James (Jessie T. Usher) is an aspiring actor supporting himself as a driver for an Uber-style rideshare service. He picks up Jessica (Bella Thorne), with whom there's enough spark of potential chemistry that she invites him to join her at the club where he drops her off. But James has another call. It's Bruno (Will Brill), who might as well have "psycho" tattooed on his forehead. In a low-rent variation of Collateral, Bruno lures, and ultimately forces, James on a late-night L.A. odyssey that includes robbery, grievous bodily harm and possible murder. Through contrivances that are among Ride's least credible (and that's saying something), Jessica gets pulled into the mix.

Not one thing about Ride is convincing, and the effort to fill out the short has resulted in a lop-sided pacing, where the film takes so long to get going that, by the time Bruno appears and James is placed in jeopardy, the viewer has long since lost interest. The devices that prolong Bruno's terrorizing are dull at best (or just plain inept, like the liquor store robbery). In the short film, which is included as an extra, he retained an air of dangerous mystery. In the longer version, he's just a generic bad guy, and Brill isn't able to imbue him with sufficient charm or menace to make the character interesting. He's just a loser (and likely career criminal) whom any sensible driver should have spotted in time to drive off before he opened the car door.


Ride Blu-ray Movie, Video Quality  4.0 of 5

Ride appears to have been digitally photographed; the credited cinematographer is Rob Givens (The Hero). However, the film arrives on RLJ Entertainment's 1080p, AVC-encoded Blu-ray with an image that looks more film-like than traditionally digital, as a result of several factors. First, Givens appears to have matched the nighttime sensitivity of digital cameras with slower anamorphic lenses, which not only soften the image but also create extensive horizontal lens flares, imparting a more classical look than is displayed in the original short photographed by Ernesto Lomali. (For a similar style, review Jan de Bont's lighting in the outdoor scenes of the first Die Hard.) Second, much of the film has been shot through the windscreen and other windows of James's auto, thereby filtering and further softening the image. Third, Givens has used minimal light wherever possible, deliberately crushing the blacks to reduce shadow detail. As soon as the action enters a well-lit locale like the liquor store where Bruno sends James or the all-night drugstore where he sends Jessica, the digital clarity returns.
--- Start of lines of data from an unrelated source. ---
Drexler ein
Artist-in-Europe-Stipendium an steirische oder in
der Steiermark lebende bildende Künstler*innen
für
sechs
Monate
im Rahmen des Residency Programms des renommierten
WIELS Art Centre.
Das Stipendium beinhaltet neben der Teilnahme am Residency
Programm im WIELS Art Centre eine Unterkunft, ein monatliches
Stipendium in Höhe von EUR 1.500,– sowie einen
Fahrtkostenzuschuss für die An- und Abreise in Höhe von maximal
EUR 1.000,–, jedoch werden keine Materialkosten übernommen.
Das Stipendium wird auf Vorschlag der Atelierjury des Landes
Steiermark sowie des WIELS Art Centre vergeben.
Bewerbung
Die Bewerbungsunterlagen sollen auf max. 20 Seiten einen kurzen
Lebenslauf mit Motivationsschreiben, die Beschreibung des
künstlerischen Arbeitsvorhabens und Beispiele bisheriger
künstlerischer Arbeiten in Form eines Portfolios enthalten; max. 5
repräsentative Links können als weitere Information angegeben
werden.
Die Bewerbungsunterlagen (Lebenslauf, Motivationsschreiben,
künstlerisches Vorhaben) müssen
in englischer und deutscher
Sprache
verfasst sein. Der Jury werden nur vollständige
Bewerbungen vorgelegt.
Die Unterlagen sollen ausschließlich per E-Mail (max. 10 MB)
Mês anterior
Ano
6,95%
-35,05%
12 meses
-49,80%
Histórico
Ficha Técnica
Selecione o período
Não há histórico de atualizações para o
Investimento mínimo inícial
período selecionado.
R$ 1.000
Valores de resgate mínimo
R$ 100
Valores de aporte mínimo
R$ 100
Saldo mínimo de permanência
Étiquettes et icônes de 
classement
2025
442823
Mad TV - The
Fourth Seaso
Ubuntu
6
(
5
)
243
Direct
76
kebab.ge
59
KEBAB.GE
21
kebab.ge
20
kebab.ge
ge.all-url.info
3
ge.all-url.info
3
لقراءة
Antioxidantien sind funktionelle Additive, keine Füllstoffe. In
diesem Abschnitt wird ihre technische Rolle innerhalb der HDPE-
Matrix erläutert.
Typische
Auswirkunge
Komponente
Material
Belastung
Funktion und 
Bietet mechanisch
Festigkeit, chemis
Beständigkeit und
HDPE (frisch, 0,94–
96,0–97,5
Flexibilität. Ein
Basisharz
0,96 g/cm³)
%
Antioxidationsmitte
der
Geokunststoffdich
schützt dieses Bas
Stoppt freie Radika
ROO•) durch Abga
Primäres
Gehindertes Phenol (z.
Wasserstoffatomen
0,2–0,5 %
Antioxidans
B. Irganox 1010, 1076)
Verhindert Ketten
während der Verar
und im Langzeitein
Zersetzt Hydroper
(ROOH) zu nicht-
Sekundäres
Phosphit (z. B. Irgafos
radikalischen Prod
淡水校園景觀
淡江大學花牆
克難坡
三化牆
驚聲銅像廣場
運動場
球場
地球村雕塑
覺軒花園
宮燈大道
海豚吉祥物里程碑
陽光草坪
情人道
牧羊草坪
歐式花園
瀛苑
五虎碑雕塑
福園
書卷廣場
The disc's low average bitrate of 20.994, with about 6 GB of space left unused on the BD-25, is typical for RLJ, but the encode appears to be capable.
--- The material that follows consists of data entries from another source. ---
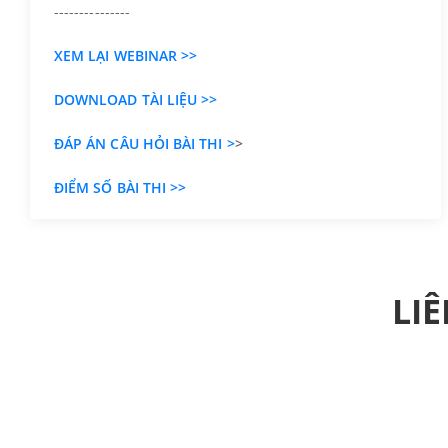
---------------
XEM LẠI WEBINAR >>
DOWNLOAD TÀI LIỆU >>
ĐÁP ÁN CÂU HỎI BÀI THI >
>
ĐIỂM SỐ BÀI THI >>
LIÊ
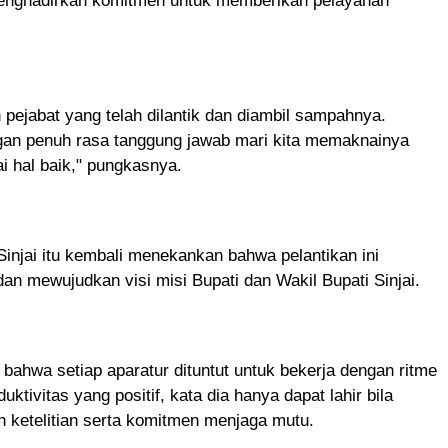
menghadirkan komitmen untuk memberikan pelayanan
pejabat yang telah dilantik dan diambil sampahnya.
gan penuh rasa tanggung jawab mari kita memaknainya
 hal baik," pungkasnya.
Sinjai itu kembali menekankan bahwa pelantikan ini
n mewujudkan visi misi Bupati dan Wakil Bupati Sinjai.
bahwa setiap aparatur dituntut untuk bekerja dengan ritme
uktivitas yang positif, kata dia hanya dapat lahir bila
n ketelitian serta komitmen menjaga mutu.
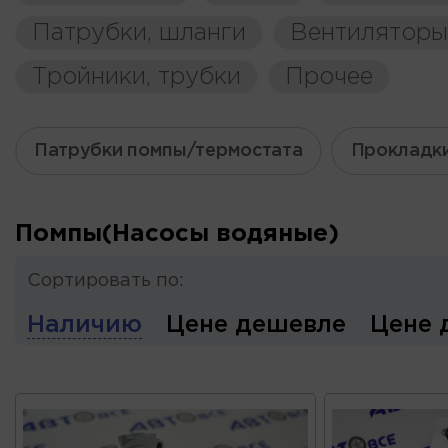
Патрубки, шланги
Вентиляторы
Тройники, трубки
Прочее
Патрубки помпы/термостата
Прокладк
Помпы(Насосы водяные)
Сортировать по:
Наличию
Цене дешевле
Цене 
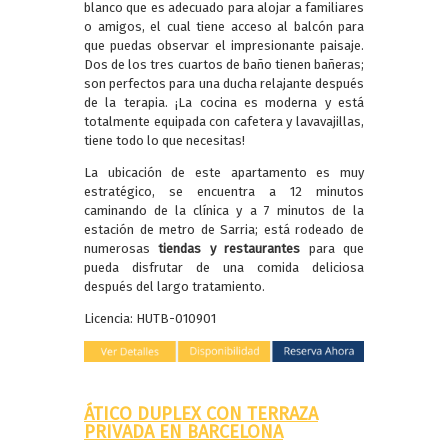
blanco que es adecuado para alojar a familiares
o amigos, el cual tiene acceso al balcón para
que puedas observar el impresionante paisaje.
Dos de los tres cuartos de baño tienen bañeras;
son perfectos para una ducha relajante después
de la terapia. ¡La cocina es moderna y está
totalmente equipada con cafetera y lavavajillas,
tiene todo lo que necesitas!
La ubicación de este apartamento es muy
estratégico, se encuentra a 12 minutos
caminando de la clínica y a 7 minutos de la
estación de metro de Sarria; está rodeado de
numerosas
tiendas y restaurantes
para que
pueda disfrutar de una comida deliciosa
después del largo tratamiento.
Licencia: HUTB-010901
ÁTICO DUPLEX CON TERRAZA
PRIVADA EN BARCELONA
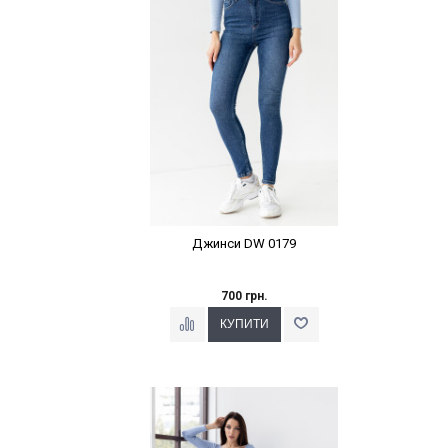
Джинси DW 0179
700 грн.
Наклейки Варіант з %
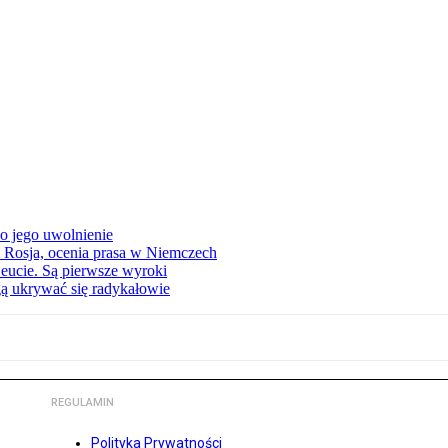
o jego uwolnienie
 Rosja, ocenia prasa w Niemczech
eucie. Są pierwsze wyroki
ą ukrywać się radykałowie
REGULAMIN
Polityka Prywatności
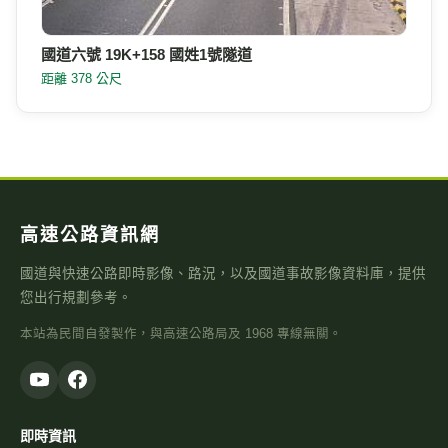
國道六號 19K+158 國姓1號隧道
距離 378 公尺
高速公路資訊網
國道與快速公路即時影像、路況，以及國道事故影像資料庫，提供
您出行規劃參考。
本站為民間自發製作，與高速公路局及 1968 專線無關。
即時資訊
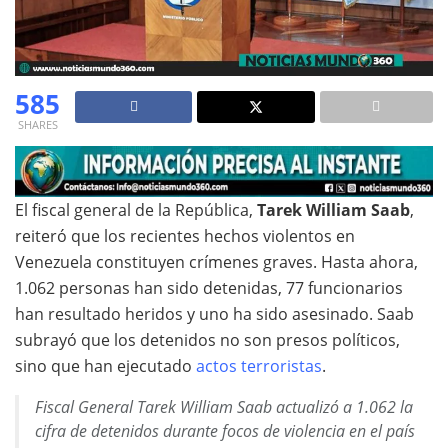
585
SHARES
El fiscal general de la República,
Tarek William Saab
,
reiteró que los recientes hechos violentos en
Venezuela constituyen crímenes graves. Hasta ahora,
1.062 personas han sido detenidas, 77 funcionarios
han resultado heridos y uno ha sido asesinado. Saab
subrayó que los detenidos no son presos políticos,
sino que han ejecutado
actos terroristas
.
Fiscal General Tarek William Saab actualizó a 1.062 la
cifra de detenidos durante focos de violencia en el país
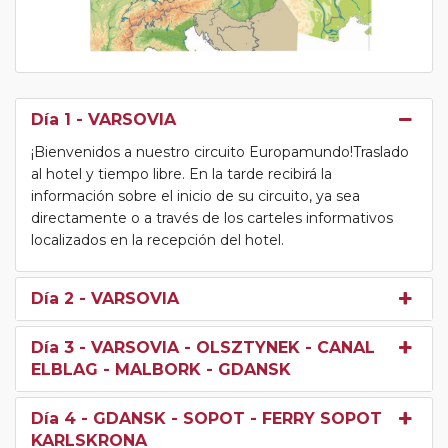
Día 1
- VARSOVIA
¡Bienvenidos a nuestro circuito Europamundo!Traslado
al hotel y tiempo libre. En la tarde recibirá la
información sobre el inicio de su circuito, ya sea
directamente o a través de los carteles informativos
localizados en la recepción del hotel.
Día 2
- VARSOVIA
Día 3
- VARSOVIA - OLSZTYNEK - CANAL
ELBLAG - MALBORK - GDANSK
Día 4
- GDANSK - SOPOT - FERRY SOPOT
KARLSKRONA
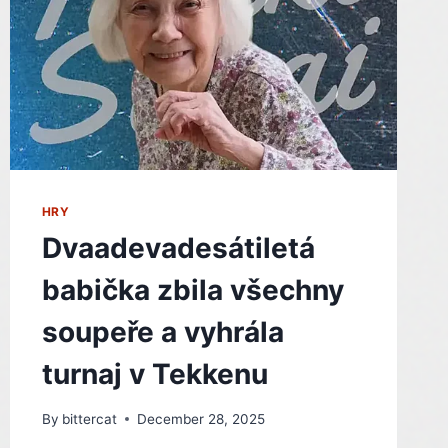
HRY
Dvaadevadesátiletá
babička zbila všechny
soupeře a vyhrála
turnaj v Tekkenu
By
bittercat
December 28, 2025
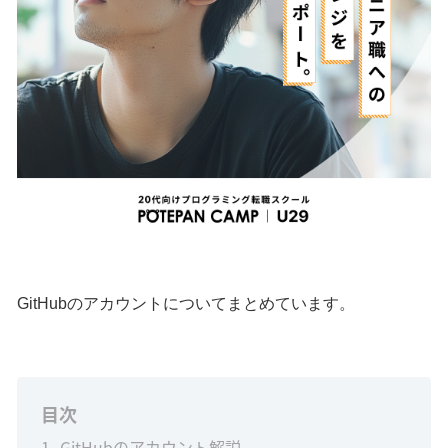
GitHubのアカウントについてまとめています。
目次
1
GitHubのアカウント解説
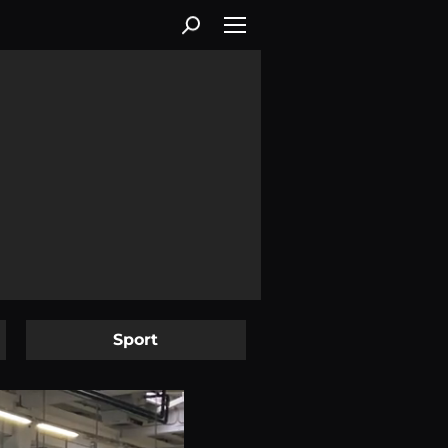
Sport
Ride Blu-ray Movie, Audio Quality  4.0 of 5

With most of the action confined to the interior of James's auto, Ride's 5.1 soundtrack (encoded in lossless DTS-HD MA) doesn't have much to do. It expands for a few scenes outside the car—inside a club, at the pool and hot tub of an L.A. residence—but mostly it supports and expands the electronic score by Paul Haslinger (Resident Evil: The Final Chapter).


Ride Blu-ray Movie, Special Features and Extras  1.0 of 5

  • Original "Ride" Short Film (1080p; 2.40:1; 15:41): More effective than the feature, although it lacks the professional sheen of Givens' photography and the appeal of actors Thorne and Usher, both of whom have mainstream careers in better projects.
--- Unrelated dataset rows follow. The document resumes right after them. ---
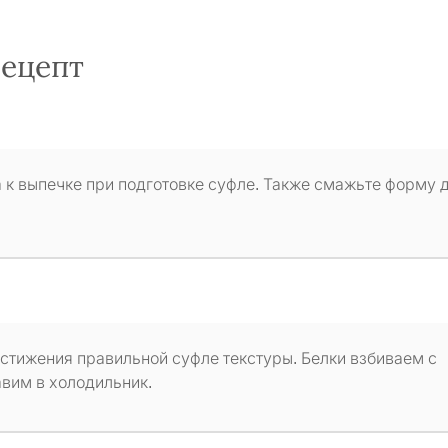
рецепт
а к выпечке при подготовке суфле. Также смажьте форму 
достижения правильной суфле текстуры. Белки взбиваем с
авим в холодильник.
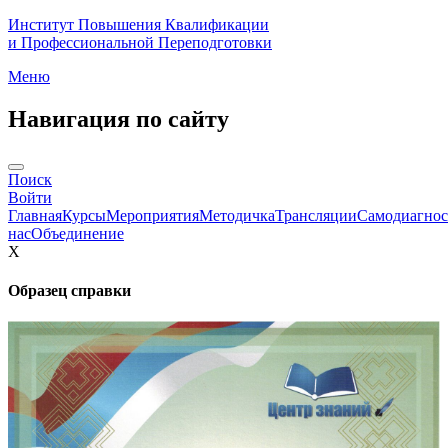
Институт Повышения Квалификации
и Профессиональной Переподготовки
Меню
Навигация по сайту
Поиск
Войти
Главная
Курсы
Мероприятия
Методичка
Трансляции
Самодиагнос
нас
Объединение
X
Образец справки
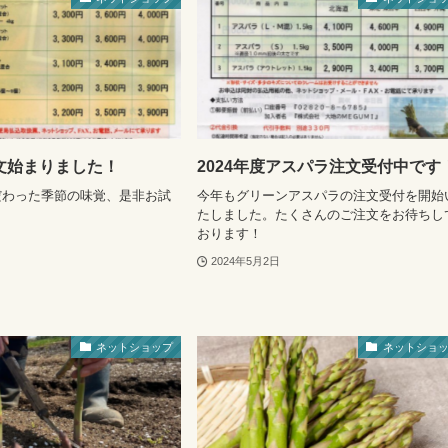
文始まりました！
2024年度アスパラ注文受付中です
だわった季節の味覚、是非お試
今年もグリーンアスパラの注文受付を開始
たしました。たくさんのご注文をお待ちし
おります！
2024年5月2日
ネットショップ
ネットショ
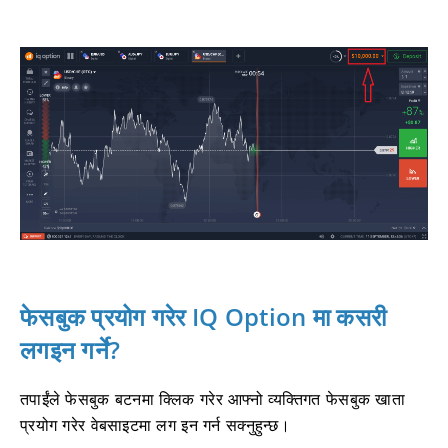
फेसबुक प्रयोग गरेर IQ Option मा कसरी
लगइन गर्ने?
तपाईंले फेसबुक बटनमा क्लिक गरेर आफ्नो व्यक्तिगत फेसबुक खाता
प्रयोग गरेर वेबसाइटमा लग इन गर्न सक्नुहुन्छ।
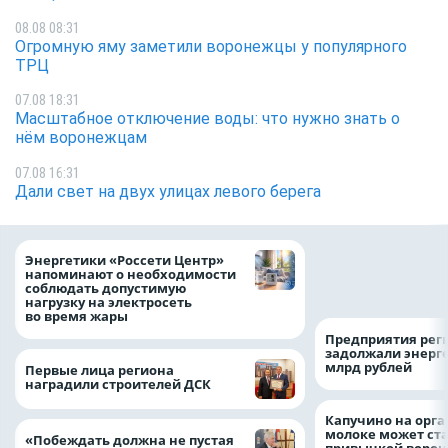
08.08 08:31
Огромную яму заметили воронежцы у популярного
ТРЦ
07.08 18:31
Масштабное отключение воды: что нужно знать о
нём воронежцам
07.08 16:31
Дали свет на двух улицах левого берега
Как воронежцам 
Энергетики «Россети Центр»
оформить ДТП и н
напоминают о необходимости
пробку?
соблюдать допустимую
нагрузку на электросеть
во время жары
Предприятия рег
задолжали энерг
млрд рублей
Первые лица региона
наградили строителей ДСК
Капучино на орг
молоке может ста
«Побеждать должна не пустая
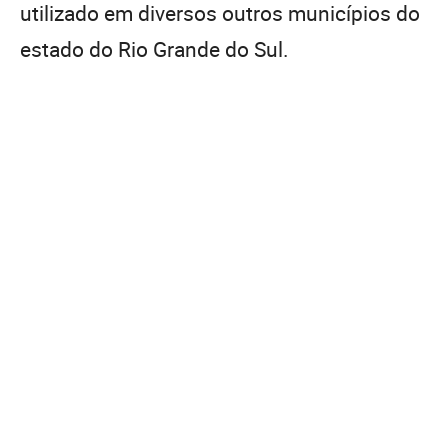
utilizado em diversos outros municípios do
estado do Rio Grande do Sul.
  • Photo Gallery (1080p; 1.78:1): A small group of production stills, some surprisingly grainy, probably as a result of being blown up from the original source.


  • Introductory Trailers: The film's trailer is not included. At startup, the disc plays trailers for I.T., Bushwick and Terminal.


Ride Blu-ray Movie, Overall Score and Recommendation  2.0 of 5

The Blu-ray is competently produced, but Ride is a waste of time. Skip it.